California businessman (1834–1914)

George Dexter Whitcomb (May 13, 1834 – June 21, 1914) was an American industrialist and entrepreneur known for founding the Geo D. Whitcomb Company, later known as the Whitcomb Locomotive Works. He is also recognized as the founder of Glendora, California.

== Early life ==
Whitcomb was born in Brandon, Vermont, in 1834. He spent his early years in New England, where he gained experience in manufacturing and business practices that would serve him well later in life. The Whitcomb family relocated to Kent, Ohio, during his youth, and he later attended business college in Akron, Ohio, financing his education by working for the Panhandle Railroad as a ticketing agent and telegrapher.

== Career ==
In the late 1850s, Whitcomb moved to Saint Paul, Minnesota, where he managed a company trading with frontier communities. After marrying Leadora Bennett in 1859, the couple settled in Chicago, Illinois. During the Civil War, Whitcomb served the Union Army by providing critical railroad supplies, primarily ties and timber.

After the war, Whitcomb worked as General Purchasing Agent for the Panhandle Railroad and later founded the Geo D. Whitcomb Company in Chicago, which specialized in manufacturing mining machinery and equipment. He invented early mechanized coal mining machines and eventually shifted the company's focus to industrial locomotives, pioneering the use of gasoline-powered locomotives for mining applications. By 1907, the company's primary manufacturing operations were relocated to Rochelle, Illinois, and it became internationally recognized as the Whitcomb Locomotive Works.

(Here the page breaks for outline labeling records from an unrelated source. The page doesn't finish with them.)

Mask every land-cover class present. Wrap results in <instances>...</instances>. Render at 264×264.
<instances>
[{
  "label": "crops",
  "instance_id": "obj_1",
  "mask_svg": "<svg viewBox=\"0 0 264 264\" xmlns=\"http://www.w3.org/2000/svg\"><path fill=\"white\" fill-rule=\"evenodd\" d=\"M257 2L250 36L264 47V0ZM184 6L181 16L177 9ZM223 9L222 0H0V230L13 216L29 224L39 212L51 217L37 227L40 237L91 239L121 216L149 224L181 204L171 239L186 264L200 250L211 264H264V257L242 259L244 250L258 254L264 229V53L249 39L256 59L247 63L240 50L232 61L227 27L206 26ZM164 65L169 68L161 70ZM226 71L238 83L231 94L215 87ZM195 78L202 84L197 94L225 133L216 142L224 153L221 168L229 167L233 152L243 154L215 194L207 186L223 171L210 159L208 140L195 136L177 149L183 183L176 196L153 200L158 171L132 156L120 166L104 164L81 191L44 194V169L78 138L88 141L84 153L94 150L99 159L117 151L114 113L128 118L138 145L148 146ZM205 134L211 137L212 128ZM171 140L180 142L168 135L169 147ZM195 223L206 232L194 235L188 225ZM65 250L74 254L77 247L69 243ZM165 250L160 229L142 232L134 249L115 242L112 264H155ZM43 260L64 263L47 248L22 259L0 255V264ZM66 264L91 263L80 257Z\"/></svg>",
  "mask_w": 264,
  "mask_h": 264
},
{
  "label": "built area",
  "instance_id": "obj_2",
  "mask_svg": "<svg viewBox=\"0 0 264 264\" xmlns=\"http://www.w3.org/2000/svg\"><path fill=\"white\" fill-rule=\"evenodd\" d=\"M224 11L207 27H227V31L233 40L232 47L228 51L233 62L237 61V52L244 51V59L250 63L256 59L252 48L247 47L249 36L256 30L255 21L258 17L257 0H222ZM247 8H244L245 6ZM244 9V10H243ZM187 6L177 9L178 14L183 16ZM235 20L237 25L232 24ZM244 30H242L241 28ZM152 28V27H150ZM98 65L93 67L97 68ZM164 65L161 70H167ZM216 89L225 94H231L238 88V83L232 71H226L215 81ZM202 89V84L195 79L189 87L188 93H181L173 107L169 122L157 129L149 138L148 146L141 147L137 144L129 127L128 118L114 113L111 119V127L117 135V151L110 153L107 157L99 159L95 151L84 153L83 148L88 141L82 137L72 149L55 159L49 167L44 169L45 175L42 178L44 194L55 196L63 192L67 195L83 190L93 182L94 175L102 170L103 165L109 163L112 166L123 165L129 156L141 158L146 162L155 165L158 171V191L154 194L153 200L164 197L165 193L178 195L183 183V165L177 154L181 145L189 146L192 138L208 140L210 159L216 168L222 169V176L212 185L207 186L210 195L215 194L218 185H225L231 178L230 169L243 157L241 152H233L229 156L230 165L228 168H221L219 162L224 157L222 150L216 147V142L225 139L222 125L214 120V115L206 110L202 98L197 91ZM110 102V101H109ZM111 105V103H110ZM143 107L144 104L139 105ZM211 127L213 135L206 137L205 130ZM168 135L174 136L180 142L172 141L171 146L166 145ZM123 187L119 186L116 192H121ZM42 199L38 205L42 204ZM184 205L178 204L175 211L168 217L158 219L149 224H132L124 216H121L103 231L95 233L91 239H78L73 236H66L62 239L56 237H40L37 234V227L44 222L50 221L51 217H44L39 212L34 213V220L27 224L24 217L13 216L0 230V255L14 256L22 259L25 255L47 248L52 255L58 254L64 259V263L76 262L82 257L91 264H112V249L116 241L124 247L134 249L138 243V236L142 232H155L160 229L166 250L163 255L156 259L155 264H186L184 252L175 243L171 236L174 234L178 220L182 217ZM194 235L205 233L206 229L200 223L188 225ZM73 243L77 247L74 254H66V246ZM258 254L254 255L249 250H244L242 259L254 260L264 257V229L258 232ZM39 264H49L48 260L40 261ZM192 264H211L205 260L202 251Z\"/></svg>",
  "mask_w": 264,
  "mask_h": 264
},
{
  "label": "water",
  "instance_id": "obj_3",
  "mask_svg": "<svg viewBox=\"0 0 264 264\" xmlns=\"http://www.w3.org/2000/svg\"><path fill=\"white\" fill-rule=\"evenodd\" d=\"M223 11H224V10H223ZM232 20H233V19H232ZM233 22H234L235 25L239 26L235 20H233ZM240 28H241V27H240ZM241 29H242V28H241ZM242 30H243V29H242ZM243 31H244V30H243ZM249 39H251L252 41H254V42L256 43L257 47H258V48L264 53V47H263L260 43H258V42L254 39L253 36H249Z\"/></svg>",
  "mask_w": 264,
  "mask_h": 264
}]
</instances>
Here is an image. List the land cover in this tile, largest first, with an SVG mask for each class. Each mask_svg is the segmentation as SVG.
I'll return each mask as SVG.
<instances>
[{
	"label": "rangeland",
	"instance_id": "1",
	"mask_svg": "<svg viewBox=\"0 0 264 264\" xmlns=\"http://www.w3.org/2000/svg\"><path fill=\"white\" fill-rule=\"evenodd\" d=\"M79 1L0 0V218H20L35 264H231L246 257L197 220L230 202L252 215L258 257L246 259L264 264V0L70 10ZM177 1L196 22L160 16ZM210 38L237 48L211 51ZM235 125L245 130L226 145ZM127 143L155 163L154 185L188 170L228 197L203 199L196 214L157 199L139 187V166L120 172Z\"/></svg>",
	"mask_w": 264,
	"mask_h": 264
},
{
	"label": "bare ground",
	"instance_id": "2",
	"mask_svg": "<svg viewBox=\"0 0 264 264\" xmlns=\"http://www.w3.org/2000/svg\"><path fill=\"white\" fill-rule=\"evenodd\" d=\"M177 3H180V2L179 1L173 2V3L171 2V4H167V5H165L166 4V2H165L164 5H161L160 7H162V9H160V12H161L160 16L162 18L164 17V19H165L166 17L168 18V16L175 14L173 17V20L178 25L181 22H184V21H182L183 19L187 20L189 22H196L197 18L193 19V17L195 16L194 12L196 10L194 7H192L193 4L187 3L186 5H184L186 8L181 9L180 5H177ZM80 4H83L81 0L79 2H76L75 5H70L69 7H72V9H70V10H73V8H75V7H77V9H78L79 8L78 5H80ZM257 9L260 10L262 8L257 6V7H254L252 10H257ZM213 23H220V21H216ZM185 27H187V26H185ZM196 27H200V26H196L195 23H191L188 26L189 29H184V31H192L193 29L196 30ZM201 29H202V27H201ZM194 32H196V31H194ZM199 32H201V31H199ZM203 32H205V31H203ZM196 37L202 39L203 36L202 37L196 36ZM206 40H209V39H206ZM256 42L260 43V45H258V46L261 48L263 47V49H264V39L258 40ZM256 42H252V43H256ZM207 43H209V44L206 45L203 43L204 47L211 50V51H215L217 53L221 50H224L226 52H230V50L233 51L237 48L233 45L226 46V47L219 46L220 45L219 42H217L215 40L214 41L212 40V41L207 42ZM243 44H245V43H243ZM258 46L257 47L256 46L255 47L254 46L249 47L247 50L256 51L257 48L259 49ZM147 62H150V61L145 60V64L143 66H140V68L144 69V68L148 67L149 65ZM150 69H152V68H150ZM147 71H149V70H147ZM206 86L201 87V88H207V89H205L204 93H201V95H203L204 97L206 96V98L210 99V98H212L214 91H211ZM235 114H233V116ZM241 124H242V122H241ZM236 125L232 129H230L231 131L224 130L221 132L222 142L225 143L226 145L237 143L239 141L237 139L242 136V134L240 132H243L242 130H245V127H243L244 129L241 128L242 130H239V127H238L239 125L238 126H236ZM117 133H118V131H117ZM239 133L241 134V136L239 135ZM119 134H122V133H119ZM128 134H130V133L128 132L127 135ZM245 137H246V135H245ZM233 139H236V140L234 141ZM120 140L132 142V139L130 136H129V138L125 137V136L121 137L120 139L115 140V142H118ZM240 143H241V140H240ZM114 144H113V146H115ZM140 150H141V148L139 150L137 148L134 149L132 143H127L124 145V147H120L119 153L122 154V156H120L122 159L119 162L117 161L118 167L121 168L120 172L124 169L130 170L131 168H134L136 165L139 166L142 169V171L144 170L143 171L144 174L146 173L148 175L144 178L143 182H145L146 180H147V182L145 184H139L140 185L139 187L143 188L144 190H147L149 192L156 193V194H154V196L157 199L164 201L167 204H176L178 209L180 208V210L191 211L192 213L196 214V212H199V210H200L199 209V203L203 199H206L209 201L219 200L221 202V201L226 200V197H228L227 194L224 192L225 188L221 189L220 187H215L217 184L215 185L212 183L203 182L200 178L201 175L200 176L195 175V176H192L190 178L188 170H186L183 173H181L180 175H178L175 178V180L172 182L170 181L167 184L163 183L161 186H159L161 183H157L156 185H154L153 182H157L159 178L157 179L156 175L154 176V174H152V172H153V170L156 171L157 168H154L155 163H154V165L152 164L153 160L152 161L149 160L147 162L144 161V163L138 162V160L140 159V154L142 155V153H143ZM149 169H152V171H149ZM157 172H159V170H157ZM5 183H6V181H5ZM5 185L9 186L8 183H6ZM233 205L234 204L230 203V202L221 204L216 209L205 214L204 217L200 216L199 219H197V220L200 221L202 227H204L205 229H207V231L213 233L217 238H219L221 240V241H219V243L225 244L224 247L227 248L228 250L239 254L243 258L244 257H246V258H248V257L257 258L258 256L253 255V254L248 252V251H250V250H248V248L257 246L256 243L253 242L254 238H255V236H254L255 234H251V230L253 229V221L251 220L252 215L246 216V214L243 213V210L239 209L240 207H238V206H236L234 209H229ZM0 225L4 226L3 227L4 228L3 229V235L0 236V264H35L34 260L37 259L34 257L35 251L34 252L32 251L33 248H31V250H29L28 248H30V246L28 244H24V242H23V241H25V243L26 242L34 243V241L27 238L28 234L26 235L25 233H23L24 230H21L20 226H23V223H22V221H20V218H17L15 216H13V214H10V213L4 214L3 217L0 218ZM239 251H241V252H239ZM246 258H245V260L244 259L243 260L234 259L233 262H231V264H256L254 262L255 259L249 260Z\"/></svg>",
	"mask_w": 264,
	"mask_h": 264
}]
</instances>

== Founding of Glendora ==
In 1884, Whitcomb moved to Southern California, attracted for health reasons by the region's favorable climate and development potential. In 1885 purchased approximately 400 acres of land from the old Rancho Azusa de Dalton at the base of the San Gabriel Mountains. In March 1887, he subdivided half this land and, with business partners bringing 100 additional acres, founded the new community of Glendora, naming the town by combining "glen," referring to its scenic location, with his wife's name, Leadora. Whitcomb actively promoted the town, quickly selling 300 lots on the first day of public auction, April 1, 1887. He personally donated land and funds for the town’s first school and Methodist church, oversaw the planting of trees, and played a pivotal role in bringing railroad service to the community. Whitcomb actively promoted Glendora's early growth by lobbying to have the route of the Los Angeles and San Gabriel Valley Railroad (later purchased by the Santa Fe Railway) pass north of the South Hills, ensuring direct rail service to Glendora. His previous relationships with railroad officials were instrumental in successfully rerouting the railway to serve the newly established town directly, greatly enhancing its economic prospects and attractiveness to new settlers.

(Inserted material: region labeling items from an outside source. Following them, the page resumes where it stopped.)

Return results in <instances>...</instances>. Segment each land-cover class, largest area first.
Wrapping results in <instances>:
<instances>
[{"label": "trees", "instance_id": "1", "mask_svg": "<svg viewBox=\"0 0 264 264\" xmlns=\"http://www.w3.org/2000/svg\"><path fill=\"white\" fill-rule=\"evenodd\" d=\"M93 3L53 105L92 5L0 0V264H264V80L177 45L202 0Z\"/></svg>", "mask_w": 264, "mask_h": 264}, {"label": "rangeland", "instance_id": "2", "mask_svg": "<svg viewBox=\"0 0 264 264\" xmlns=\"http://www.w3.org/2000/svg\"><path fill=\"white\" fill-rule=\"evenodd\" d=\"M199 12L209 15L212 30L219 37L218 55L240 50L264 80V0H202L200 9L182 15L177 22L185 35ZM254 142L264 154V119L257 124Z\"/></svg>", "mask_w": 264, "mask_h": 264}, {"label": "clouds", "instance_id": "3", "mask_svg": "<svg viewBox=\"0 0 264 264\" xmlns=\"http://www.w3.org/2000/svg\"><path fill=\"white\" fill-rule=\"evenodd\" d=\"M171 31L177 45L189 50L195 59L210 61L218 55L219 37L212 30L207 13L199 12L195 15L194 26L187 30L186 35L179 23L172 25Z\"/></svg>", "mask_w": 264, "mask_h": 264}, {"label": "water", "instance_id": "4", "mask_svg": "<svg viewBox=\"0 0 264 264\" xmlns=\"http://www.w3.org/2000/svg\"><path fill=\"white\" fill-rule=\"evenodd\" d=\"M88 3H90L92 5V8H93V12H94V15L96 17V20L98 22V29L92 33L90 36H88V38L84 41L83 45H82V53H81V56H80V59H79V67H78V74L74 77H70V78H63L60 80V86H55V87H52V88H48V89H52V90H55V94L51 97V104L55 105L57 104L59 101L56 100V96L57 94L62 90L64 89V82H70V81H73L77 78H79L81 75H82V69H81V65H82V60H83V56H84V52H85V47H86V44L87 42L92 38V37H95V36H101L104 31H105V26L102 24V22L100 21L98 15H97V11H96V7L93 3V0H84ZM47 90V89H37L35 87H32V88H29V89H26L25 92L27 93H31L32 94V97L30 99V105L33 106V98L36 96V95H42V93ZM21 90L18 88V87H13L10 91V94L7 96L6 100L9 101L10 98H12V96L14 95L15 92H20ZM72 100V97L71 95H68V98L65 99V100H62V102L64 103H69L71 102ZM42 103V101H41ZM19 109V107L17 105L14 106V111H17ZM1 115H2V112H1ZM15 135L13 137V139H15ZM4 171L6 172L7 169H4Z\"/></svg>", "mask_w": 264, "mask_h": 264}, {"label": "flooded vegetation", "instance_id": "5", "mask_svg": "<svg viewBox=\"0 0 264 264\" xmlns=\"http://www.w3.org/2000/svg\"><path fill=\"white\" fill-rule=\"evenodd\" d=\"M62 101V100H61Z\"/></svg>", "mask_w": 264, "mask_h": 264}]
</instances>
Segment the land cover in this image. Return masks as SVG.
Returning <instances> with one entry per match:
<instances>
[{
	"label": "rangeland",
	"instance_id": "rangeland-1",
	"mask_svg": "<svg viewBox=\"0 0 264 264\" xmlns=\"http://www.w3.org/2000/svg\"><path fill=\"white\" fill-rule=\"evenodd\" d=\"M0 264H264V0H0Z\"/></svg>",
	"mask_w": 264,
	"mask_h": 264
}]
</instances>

== Later years and legacy ==
Whitcomb remained deeply involved in Glendora's development, advocating for infrastructure improvements such as the paving of Foothill Boulevard and the establishment of the Pacific Electric interurban line to Glendora. He also served on the first board of trustees for the Glendora School District.

George Dexter Whitcomb died at his home in Glendora on June 21, 1914, at the age of 80. He was buried in Inglewood Park Cemetery. Whitcomb’s legacy persists both through the continued prominence of Glendora and through innovations made by the Whitcomb Locomotive Works, which was eventually acquired by Baldwin Locomotive Works in 1931. Local landmarks, including Whitcomb Avenue, Whitcomb High School, and the Whitcomb Courtyard at the Glendora Historical Society, honor his contributions.

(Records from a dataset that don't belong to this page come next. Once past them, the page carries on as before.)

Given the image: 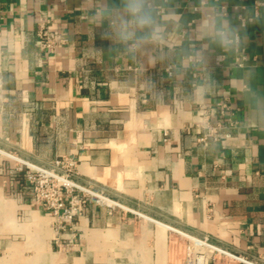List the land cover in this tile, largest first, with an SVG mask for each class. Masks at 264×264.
I'll use <instances>...</instances> for the list:
<instances>
[{
    "label": "crops",
    "instance_id": "crops-1",
    "mask_svg": "<svg viewBox=\"0 0 264 264\" xmlns=\"http://www.w3.org/2000/svg\"><path fill=\"white\" fill-rule=\"evenodd\" d=\"M151 4L132 49L126 0H0V264L264 262V0ZM60 158L116 206L55 230L15 166Z\"/></svg>",
    "mask_w": 264,
    "mask_h": 264
},
{
    "label": "built area",
    "instance_id": "built-area-1",
    "mask_svg": "<svg viewBox=\"0 0 264 264\" xmlns=\"http://www.w3.org/2000/svg\"><path fill=\"white\" fill-rule=\"evenodd\" d=\"M41 47L51 51L55 46V39L51 30L41 25L38 32ZM244 55L237 60L239 66L243 65ZM221 108H226V103L220 102ZM17 171L24 175L31 190L32 200L49 211L53 219L55 230L72 228L75 219L85 210L86 204L93 202L112 210L116 201L100 191L89 187L80 186L74 179L75 163L70 158L56 159L47 167L17 165ZM58 241V240H57ZM240 264H264L249 258L239 257ZM185 264H212L210 259L202 252L189 256Z\"/></svg>",
    "mask_w": 264,
    "mask_h": 264
},
{
    "label": "clouds",
    "instance_id": "clouds-1",
    "mask_svg": "<svg viewBox=\"0 0 264 264\" xmlns=\"http://www.w3.org/2000/svg\"><path fill=\"white\" fill-rule=\"evenodd\" d=\"M124 12L131 19H126L124 15L120 16L118 34L125 42L134 41L130 46L132 49H135L141 43L140 40H136L134 26L150 28L149 35L154 41L161 38L162 29L156 24L152 16L151 0H126Z\"/></svg>",
    "mask_w": 264,
    "mask_h": 264
}]
</instances>
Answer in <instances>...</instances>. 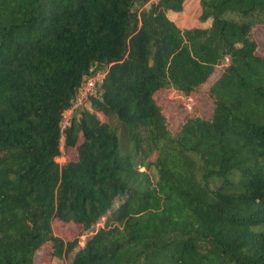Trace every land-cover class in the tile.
Listing matches in <instances>:
<instances>
[{
    "label": "trees",
    "instance_id": "trees-1",
    "mask_svg": "<svg viewBox=\"0 0 264 264\" xmlns=\"http://www.w3.org/2000/svg\"><path fill=\"white\" fill-rule=\"evenodd\" d=\"M187 1L0 0V264H264V0Z\"/></svg>",
    "mask_w": 264,
    "mask_h": 264
},
{
    "label": "rangeland",
    "instance_id": "rangeland-1",
    "mask_svg": "<svg viewBox=\"0 0 264 264\" xmlns=\"http://www.w3.org/2000/svg\"><path fill=\"white\" fill-rule=\"evenodd\" d=\"M155 1V0H153ZM200 13V7L198 0H188L185 4V7L182 11L177 13H171L169 18L174 21V23L181 29L191 28L196 26L205 25L206 23H200L198 19V15ZM255 37L258 41V49L257 53L264 54V27H257L255 31ZM221 65H219L215 71V74L210 78L208 84L219 74L221 70ZM207 84V85H208ZM177 95L172 91H162L158 94V102L162 104L167 110L169 118L171 119V129H174L177 124L181 121L185 113L189 110V103L181 107L176 102ZM193 105H197L200 109V112L203 116L209 115L210 104L206 100V98L202 95H197L196 98L193 99ZM64 159L65 161L69 159L75 158V150L72 148L67 151L65 148L63 149ZM104 218L96 224L94 230L97 227L103 225ZM53 232L64 240L71 239L75 235H77L78 227L75 224H67L65 226L61 225L58 221L53 220L52 222ZM93 230H89L79 237V244L82 245L87 234H90ZM41 256V253L38 254L37 259ZM69 259L61 258V259H53L52 264H68Z\"/></svg>",
    "mask_w": 264,
    "mask_h": 264
},
{
    "label": "built area",
    "instance_id": "built-area-1",
    "mask_svg": "<svg viewBox=\"0 0 264 264\" xmlns=\"http://www.w3.org/2000/svg\"><path fill=\"white\" fill-rule=\"evenodd\" d=\"M228 59L224 58V63H227ZM105 71H97L91 75L84 76L77 89L74 100L71 102L70 106L63 112L62 119L59 123L60 138H59V150L60 153L55 157V161L58 164H62L65 161L63 149H64V130L69 126L73 115L75 114L77 108L85 103L87 98L94 94L97 86L101 82Z\"/></svg>",
    "mask_w": 264,
    "mask_h": 264
}]
</instances>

George Whitcomb's lobbying efforts in the 1880s to bring the Los Angeles and San Gabriel Valley Railroad to Glendora echoed into the 21st century. Because of his work back then, passenger rail service returned to Glendora, after a break of 74 years, with the opening of the Los Angeles County Metropolitan Transportation Authority's Metro A-Line Glendora station on September 19, 2025.